Vladimir Putin at the Sochi Olympics
SOCHI, RUSSIA - FEBRUARY 06: Russian President Vladimir Putin delivers his speech at the International Olympic Committee (IOC) Gala Dinner on the eve of the Sochi 2014 Winter Olympics on February 6, 2014 in Sochi, Russia. (Photo by Andrej Isakovic - Pool/Getty Images)
Opinion Business

Russia’s Invasion of Ukraine is an Own Goal for Putin’s Global Sportswashing Campaign

Why this matters

While many cried "sportswashing" as Russia hosted the Olympics and World Cup last decade, the sports world did not collectively respond to the country's various evils until this week, when Russia's invasion of Ukraine presented a tipping point that undid years of efforts to "sportswash" its image.

Two weeks ago, Vladimir Putin’s Russia was an indisputable sports superpower. The country had hosted the most recent FIFA Men’s World Cup, and St. Petersburg’s Gazprom Arena was scheduled to host what would likely be the planet’s most-watched football game of the year, the UEFA Champions League Final.

Gazprom, the Russian energy behemoth, was European football’s biggest sponsor, its corporate logo emblazoned not only all over broadcasts of the Champions League, but also on the jerseys of Germany’s FC Schalke 04 club. In London – or “Londongrad,” as it is often described when discussing the level of Russian oligarch investment in the city – the Premier League’s Chelsea FC, owned by Russian tycoon Roman Abramovich, was the world’s defending club champion and boasted a worldwide following. Up in Manchester, Aeroflot was one of Manchester United FC’s lead sponsors, and viewers tuning in to matches at their Old Trafford stadium from around the world in recent months would have seen the digital billboards ringing the pitch proclaiming that the Russian airline would reconnect the world as it emerged from the coronavirus pandemic.

And that’s not all. Russia had also become a proud Formula 1 venue, with the Russian Grand Prix held in the Black Sea resort of Sochi, home of the 2014 Winter Olympics. And for that same highbrow sports-watching demographic, the country has been a seemingly inexhaustible factory of tennis talent, producing top players such as current world No. 1 Daniil Medvedev.

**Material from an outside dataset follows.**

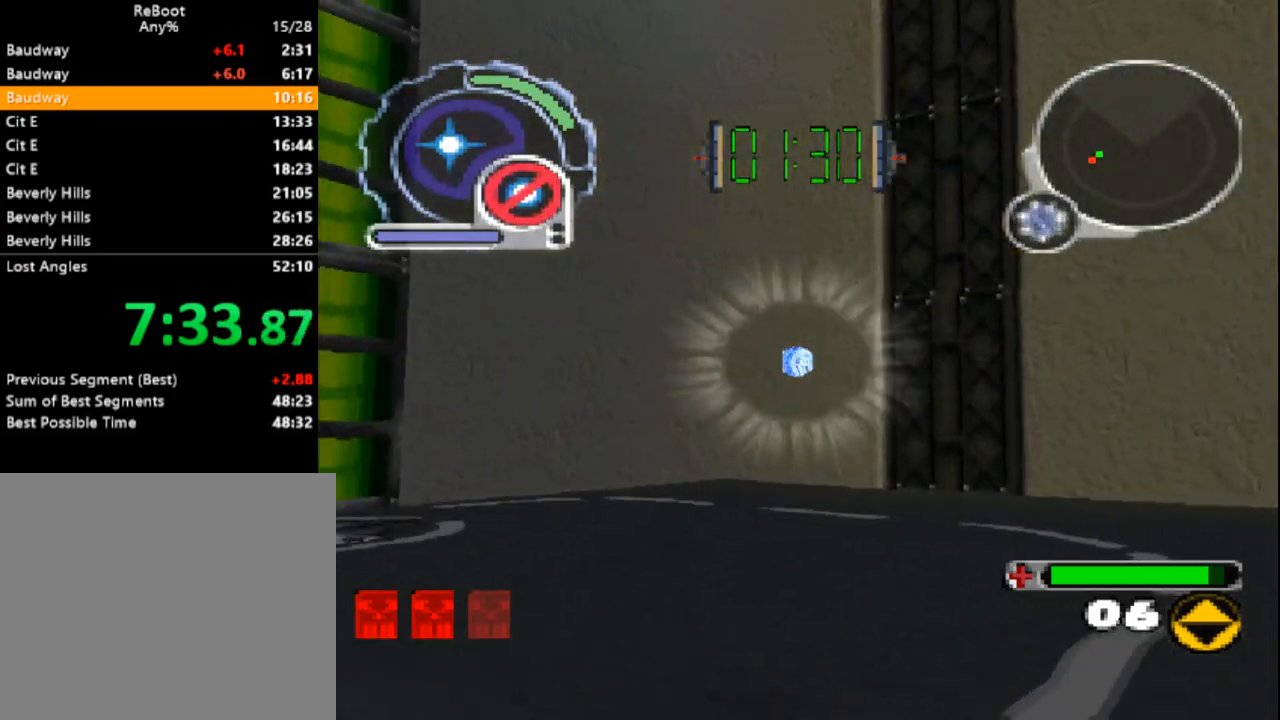
{"dt_ms": 500, "buttons": ["DPAD_DOWN", "DPAD_RIGHT"], "events": [[50, "CROSS", "down"], [117, "CROSS", "up"], [117, "DPAD_RIGHT", "down"], [167, "DPAD_DOWN", "down"]]}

For Putin, sport has always provided powerful symbolism. Drive and excellence, either at the national or individual level, are held up as an antidote to the perceived decadence and flabbiness of the Soviet Union’s post-Cold War collapse. Sport equals vigor, and counters the idea that Russia has an aging, unhealthy society. Hence the pervasive imagery of sporting Putin, the energetic leader racking up goals against hockey stars, horseback riding without a shirt, penning books about judo, swimming in icy waters, fly fishing, and allegedly dating former Olympians.

For Russia as a whole, the Sochi Games served as a source of national validation. Putin reportedly spent tens of billions to host the event, and his regime’s manic need to prove to the Russian people that it had Made Russia Great Again could best be seen by the extent of its cheating through elaborate, state-sponsored doping. The toothless punishments for those schemes – allowing Russian athletes to compete at the Tokyo and Beijing Games, but under the flag of the “Russian Olympic Committee” – did little to dampen domestic enthusiasm for the country’s athletes. And it likely strengthened Putin’s sense that he could cross any number of international lines with impunity, given the fecklessness of his opposition. After all, Russia’s rise as a global sport power has been accompanied by acts of aggression against neighboring countries and domestic opponents without significant pushback.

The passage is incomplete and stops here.